The primary requirements of the project are:
- Your project code must live on github. We prefer it to be public. However, if you're too scared to share your code with future employers, you can claim a private github account (with a .edu email address).
- Your project must use some non-trivial data that your team collects. You may choose to sample social media data (e.g., from one of the APIs listed over at Programmable Web), download an existing collection (e.g., Wikipedia, IMDB), write a simple crawler to collect pre-organized data (e.g., CIA docs,
The Simpsons, or write your own custom web crawler.
- Your project must implement at least one core algorithm that is presented in class or is closely related to the course topic (e.g., Hubs and Authorities, hierarchical clustering, collaborative filtering, learning to rank). You are welcome to re-use your homework code, but our expectation is that the project will implement at least one *new* algorithm (not covered in the homeworks).
Here are some sample projects (from the undergrad class).
The course project counts for 20% of your final grade. You will receive an overall rating based
on the performance of your entire team, as well as an individual rating based on the feedback of
your teammate and your participation in the final project presentation. Typically, the individual rating can bump or depress your project grade by some small delta (say moving a group rating of 85/100 plus or minus 5 points). Rarely, a project score may be depressed significantly if a group member makes only a superficial contribution to a project.
Recall that your late days are applicable to homework assignments only. All project milestones are due on their respective due date. No late project milestones will be accepted.
Project proposal (April 1) [1 to 2 pages (PDF); Post on Google Group]
Each group should post a 1-2 page project proposal in PDF to the course discussion forum by April 1 at 11:59pm. Be sure to start a new thread for your proposal and name the thread "Proposal: [project_name]", where [project_name] is a brief, descriptive name of your project. Your name should be something memorable!
In the proposal, you should address the following issues (adopted from C. Zhai):
- What is exactly the function of your tool? That is, what will it do?
- Why would we need such a tool and who would you expect to use it and benefit from it?
- Does this kind of tools already exist? If similar tools exist, how is your tool different from them? Would people care about the difference? How hard is it to build such a tool? What is the challenge?
- How do you plan to build it?
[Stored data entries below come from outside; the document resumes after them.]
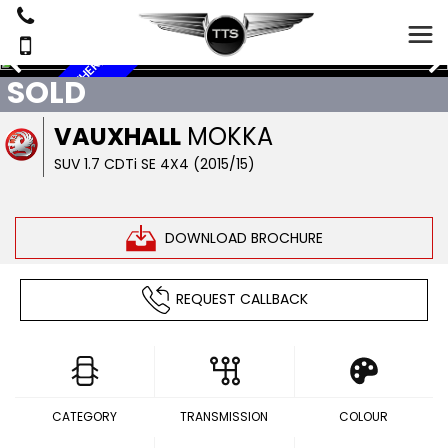
6
S
E
R
V
I
C
S
,
L
E
A
T
H
E
R
,
4
X
SOLD
E
4
VAUXHALL
MOKKA
SUV 1.7 CDTi SE 4X4 (2015/15)
DOWNLOAD BROCHURE
REQUEST CALLBACK
CATEGORY
TRANSMISSION
COLOUR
You should mention the data you will use and the core algorithm that you will implement.
- What existing resources can you use?
- How will you demonstrate the usefulness of your tool?
29 and 30, we will hold the 670 project workshop during our regular class time. Each team will give a very brief project overview (a 30-second elevator pitch) and a demo. The format will be: a sequence of elevator pitches followed by an open demo session. All students are required to participate, both in terms of giving the demo, and in evaluating other demos.
Project report (May 5)
You should write your report as if you were writing a short conference paper. You should address the same questions as those you have addressed in the proposal, only with more details, especially regarding some of the challenges that you need to solve and your experimental results if any. You should also include your conclusions from the study and point out how your work can be further extended (i.e., future work).
There is no strict length requirement, but any reasonable report should probably be around 3-4 pages.